Seasons will pass you by...I get up; I get down

I'm tired. Stressed. Angry. The dog's on the couch licking his rectum. I'm feeling like if I owned a gun, I'd splatter his hide all over the wall. My blood sugar is running high from the agitation. Not to mention the lack of exercise that descends with each winter's lack of light.
My head is spinning. Blame. Guilt?
My oldest daughter bought a car that I saw in the paper. I didn't have time to look at it with her. I had her ask her brother to go with her. He never got out of the car. He's not to blame. Doesn't know much about cars. Not sure if I'm to blame for that or not. She bought the car. Two days later the brake line sprung a leak. Closer inspection reveal the need for all new lines. KA-Ching! Then her engine blows a head gasket. Replacement should include not only the gasket, but the timing chain and the water pump since you're in there. It is a sweet looking (if that's possible) 1995 Neon. It will need at least a $1,000 to repair everything. No one has that kind of money. No one has the money that it would cost to tow it to the garage.
And I feel helpless.
I don't like it.
This is my daughter.
But everything will be alright. We know that.
But this is what I feel right now. A storm. It will pass.
And I am glad in that!

Comments

It's good to vent my friend. No point in denying how you feel. I think it's healthy to express it and get it out.

That being said I am glad to hear you find hope and positive energy that is ours with meditating upon impermanence.

I hope things improve for you and your family. Hang in there...I'm thinking about ya!!
Anonymous said…
I'm glad to see I don't have to start reading the headline: Man Kills Best Friend After Car Crisis!"

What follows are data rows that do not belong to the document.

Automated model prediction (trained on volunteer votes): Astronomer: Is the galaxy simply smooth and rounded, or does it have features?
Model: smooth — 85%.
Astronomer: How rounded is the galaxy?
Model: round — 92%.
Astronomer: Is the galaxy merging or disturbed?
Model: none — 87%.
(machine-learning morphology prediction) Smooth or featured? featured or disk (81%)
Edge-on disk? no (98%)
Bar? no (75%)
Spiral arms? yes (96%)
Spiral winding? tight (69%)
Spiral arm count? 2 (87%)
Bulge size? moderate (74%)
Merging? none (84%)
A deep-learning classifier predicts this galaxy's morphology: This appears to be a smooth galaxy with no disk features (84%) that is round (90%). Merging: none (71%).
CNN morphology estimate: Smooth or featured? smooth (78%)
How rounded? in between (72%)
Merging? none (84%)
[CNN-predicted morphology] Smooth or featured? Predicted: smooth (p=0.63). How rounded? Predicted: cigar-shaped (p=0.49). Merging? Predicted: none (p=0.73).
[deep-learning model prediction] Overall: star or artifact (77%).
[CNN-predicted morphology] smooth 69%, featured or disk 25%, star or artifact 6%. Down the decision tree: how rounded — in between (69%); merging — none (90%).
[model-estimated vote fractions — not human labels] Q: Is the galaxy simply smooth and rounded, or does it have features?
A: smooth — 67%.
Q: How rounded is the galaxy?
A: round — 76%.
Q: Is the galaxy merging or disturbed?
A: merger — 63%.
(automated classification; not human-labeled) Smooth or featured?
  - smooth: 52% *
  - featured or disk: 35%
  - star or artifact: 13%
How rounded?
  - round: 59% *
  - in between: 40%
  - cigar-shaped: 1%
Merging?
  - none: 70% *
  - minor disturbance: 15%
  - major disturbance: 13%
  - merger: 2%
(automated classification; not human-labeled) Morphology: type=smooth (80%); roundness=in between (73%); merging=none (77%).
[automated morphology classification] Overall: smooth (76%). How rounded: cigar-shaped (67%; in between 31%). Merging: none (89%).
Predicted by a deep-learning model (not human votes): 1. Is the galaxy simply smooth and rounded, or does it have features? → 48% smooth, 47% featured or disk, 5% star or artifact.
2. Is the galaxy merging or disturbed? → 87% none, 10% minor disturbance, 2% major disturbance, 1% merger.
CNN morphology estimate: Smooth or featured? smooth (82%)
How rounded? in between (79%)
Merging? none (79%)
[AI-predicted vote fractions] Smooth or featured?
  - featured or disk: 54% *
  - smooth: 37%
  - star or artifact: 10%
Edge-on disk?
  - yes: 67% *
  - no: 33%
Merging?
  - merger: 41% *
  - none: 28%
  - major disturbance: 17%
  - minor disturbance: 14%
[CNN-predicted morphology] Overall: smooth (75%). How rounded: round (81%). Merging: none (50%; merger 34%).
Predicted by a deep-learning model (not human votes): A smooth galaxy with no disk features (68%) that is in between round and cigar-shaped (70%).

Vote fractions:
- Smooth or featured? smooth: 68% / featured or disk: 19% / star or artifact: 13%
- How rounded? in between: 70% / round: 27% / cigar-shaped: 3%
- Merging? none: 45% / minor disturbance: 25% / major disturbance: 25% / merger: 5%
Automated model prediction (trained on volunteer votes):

Love it that you know this too shall pass. Still, I comiserate with your daughter, our van has cost about 3500+ in repairs since buying it. It's a 96 windstar. I have been worrying over the liklihood of having to replace the head gasket, the "lemon" of the car apparently after the fact online research. Oh boy!
Loralee Choate said…
Remember when both my cars died on the same day of the same thing? Yup. It was the head gaskets.

I needed a reason to be thankful for the station wagon I have to drive until we can save enough for a new car.

Big hugs, my lovely friend.

Tell your doggie licking rectums really doesn't work out so well a lot of the time...

:P
Anonymous said…
how are you feeling now? just keep doing what is to your benefit tim. take care of you and in so doing - your family. hugs and hugs and hugs and hugs~and sure sometimes we just need a good old vent!
B said…
I hate car trouble, too. I feel your pain. I once had to park my 1980 Chevy Monza on a hill for a whole month and pop start it several times a day while I saved up for a new starter motor.

It was not as "sweet" looking as your daughter's Neon I suspect either. Though it would make a great name for a Japanese monster movie: "Look out! Monza is attacking the city!"
The Geezers said…
I think it's a perfectly valid spiritual position to acknowledge that sometimes things just suck.

Keep your heads up. It will get better.
jess said…
damn it all. i look at my dog and feel the same way sometimes.

my dad often feels responsible for bad things that happen to me, too. you can't beat yourself up over this.

i am annoyed with you, if that means anything.

xoxo
~jess
Everything is going to hell, and a dog just relaxes on the couch licking his ass or balls--how I envy our K-9 companions!
Unknown said…
It is good idea to write your anger in word.